Another dominant point expressed by CEOs was the need to place greater emphasis on the technology front, whether it be cyber, data or digital. Many felt there was not enough consideration given in this area. CEOs praised the dedication of the Directors recognising the enormous amount of work undertaken over the last twelve months but stressed that the period had brought home some concerning gaps.
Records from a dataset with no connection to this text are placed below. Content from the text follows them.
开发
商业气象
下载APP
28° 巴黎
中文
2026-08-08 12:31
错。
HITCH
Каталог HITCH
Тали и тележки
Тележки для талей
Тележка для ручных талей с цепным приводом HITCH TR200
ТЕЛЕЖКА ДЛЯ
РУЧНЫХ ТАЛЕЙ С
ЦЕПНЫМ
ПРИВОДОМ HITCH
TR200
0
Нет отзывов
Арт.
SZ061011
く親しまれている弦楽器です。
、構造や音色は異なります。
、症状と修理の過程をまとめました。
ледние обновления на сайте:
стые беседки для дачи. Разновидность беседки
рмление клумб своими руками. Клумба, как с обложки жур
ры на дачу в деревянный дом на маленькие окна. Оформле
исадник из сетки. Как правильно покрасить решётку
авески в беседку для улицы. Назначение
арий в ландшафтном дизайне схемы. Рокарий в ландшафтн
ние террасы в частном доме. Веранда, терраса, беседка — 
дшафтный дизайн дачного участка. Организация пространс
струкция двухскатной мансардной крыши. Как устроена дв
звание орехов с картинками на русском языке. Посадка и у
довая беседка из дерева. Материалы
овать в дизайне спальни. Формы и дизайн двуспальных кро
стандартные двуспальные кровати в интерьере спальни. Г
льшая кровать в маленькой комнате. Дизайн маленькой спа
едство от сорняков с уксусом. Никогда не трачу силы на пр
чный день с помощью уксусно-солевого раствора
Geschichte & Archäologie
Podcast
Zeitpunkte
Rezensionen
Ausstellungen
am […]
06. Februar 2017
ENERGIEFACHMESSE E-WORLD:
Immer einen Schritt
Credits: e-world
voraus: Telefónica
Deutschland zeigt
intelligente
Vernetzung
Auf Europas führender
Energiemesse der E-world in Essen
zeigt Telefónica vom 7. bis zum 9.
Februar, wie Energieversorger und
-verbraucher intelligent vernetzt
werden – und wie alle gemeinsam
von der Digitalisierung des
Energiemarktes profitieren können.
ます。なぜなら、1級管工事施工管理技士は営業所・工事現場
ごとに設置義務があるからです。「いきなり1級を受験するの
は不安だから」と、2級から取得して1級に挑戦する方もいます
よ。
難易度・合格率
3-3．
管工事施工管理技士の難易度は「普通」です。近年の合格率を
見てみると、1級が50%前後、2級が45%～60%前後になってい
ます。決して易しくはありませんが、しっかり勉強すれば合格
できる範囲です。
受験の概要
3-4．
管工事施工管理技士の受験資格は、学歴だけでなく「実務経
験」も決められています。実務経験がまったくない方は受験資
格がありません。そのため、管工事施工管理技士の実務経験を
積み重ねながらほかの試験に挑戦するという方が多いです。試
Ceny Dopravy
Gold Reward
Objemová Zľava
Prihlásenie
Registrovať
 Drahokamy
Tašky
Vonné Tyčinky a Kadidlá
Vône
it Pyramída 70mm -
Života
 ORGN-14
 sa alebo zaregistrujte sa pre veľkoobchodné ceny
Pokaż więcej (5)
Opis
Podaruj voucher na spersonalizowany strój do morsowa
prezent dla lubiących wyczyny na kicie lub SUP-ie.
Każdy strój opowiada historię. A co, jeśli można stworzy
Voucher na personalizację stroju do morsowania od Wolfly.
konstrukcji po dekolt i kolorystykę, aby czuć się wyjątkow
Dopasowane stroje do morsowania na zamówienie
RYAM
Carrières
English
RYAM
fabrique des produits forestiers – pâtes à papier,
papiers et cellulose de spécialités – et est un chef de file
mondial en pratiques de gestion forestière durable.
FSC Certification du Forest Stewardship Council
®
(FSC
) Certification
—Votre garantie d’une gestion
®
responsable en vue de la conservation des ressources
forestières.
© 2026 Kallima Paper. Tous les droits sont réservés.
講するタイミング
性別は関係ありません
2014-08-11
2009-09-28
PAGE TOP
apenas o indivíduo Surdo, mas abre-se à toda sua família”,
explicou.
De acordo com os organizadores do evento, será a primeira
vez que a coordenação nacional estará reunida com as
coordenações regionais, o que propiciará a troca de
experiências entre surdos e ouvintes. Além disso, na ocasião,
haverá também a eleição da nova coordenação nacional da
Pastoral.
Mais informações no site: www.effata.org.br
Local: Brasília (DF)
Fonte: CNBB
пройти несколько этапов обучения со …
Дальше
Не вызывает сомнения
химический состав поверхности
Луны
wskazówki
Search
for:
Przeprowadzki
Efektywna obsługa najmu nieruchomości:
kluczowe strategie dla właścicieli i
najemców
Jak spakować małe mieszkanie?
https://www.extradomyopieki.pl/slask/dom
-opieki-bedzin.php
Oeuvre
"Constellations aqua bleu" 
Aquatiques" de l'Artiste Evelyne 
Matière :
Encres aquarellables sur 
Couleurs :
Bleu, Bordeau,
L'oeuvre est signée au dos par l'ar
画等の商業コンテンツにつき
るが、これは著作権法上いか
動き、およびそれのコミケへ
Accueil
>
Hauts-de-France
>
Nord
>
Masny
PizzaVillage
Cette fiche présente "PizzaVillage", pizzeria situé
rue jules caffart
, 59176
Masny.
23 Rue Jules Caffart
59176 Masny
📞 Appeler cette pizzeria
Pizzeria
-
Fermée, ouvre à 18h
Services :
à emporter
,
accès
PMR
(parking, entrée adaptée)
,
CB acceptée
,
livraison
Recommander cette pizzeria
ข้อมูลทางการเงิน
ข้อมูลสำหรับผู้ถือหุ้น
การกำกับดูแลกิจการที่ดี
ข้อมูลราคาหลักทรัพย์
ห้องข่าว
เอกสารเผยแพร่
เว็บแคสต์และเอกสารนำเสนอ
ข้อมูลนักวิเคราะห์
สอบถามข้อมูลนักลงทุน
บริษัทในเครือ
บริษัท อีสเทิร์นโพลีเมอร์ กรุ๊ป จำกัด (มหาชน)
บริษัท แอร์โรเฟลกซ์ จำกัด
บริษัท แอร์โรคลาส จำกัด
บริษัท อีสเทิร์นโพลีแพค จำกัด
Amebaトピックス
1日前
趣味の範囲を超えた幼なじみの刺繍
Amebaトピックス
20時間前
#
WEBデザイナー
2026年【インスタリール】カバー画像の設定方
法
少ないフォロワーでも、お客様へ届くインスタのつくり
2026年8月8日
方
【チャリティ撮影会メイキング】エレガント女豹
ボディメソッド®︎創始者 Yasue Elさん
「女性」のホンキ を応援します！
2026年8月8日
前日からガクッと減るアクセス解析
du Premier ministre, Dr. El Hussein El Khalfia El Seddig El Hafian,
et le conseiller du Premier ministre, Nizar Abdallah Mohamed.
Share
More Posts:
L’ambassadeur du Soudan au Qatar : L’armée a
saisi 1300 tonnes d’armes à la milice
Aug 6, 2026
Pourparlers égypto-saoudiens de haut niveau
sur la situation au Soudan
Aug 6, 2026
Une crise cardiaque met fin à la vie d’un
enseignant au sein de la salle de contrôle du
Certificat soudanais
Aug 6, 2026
In our discussions with Chairs over the last few months, many felt that the recent period had highlighted some of these points flagged above and that all-around business experience was very much at the forefront of their current thinking in future appointments. Governance and risk are certainly critical but a number of Chairs felt the role of the Director “is becoming a senior governance executive and that weightings of experience should be reconsidered.” Others were more vocal, expressing a genuine concern that “Boards are there to hire and fire the CEO, to ensure the strategy is executed and that there are returns for shareholders to be achieved.” ESG was highlighted as a key theme that is rapidly evolving. The matter of CEO and executive retention programmes is also very much at the forefront of thinking, particularly as shares prices have been volatile and for some, they have gone underwater at no fault of their own.

There have been a number of CEO and Executive departures without obvious internal replacements highlighting the focus on CEO succession planning: how well organisations have groomed their internals and how well the Board is engaged with the broader market to understand external capability. There have been a number of CFOs and Directors in the last period move into the CEO role. The question arises now that markets are moving upward and vaccines are being released globally, “Do organisations have the right person in charge to accelerate the organisation out of the recent tough times?” CFOs historically have been well suited as CEOs during times of slowdown and Directors moving into CEO roles have had mixed success, both are general historical reference points. The concern is that there is a genuine lack of information for Chairs and Heads of Nomination Committees as to what other potential is in the market.

Over the last six months, we have been engaged to undertake CEO succession planning exercises with a number of Boards and are surprised by how few have a methodology in place in case of the proverbial bus or poor performance. Again, to highlight what they have not realised, there are a large number of discussions being had and CEOs and executive team members are taking calls.

As we previously stressed, the last 15 months have impacted everyone and for many parts of the world, including Australia, we have fought COVID-19 as if at war. In fact, the United States has already lost more people to COVID-19 than it did in the entirety of WW2. We are mindful of potential increases in unemployment, future inflation and the shortage of international talent. However, for the short term, one only needs to open a history book to look at what happened after the war. The western world exploded with innovation, improving lives as the new era commenced. History often repeats itself and as such, we believe Governments around the world will invest, Private Equity will seize opportunities and companies will rise. Consequently, the demand for good Board Directors, CEOs and Executives will be high. This trend will be global, and with the introduction of vaccines, we are on the cusp of seismic change.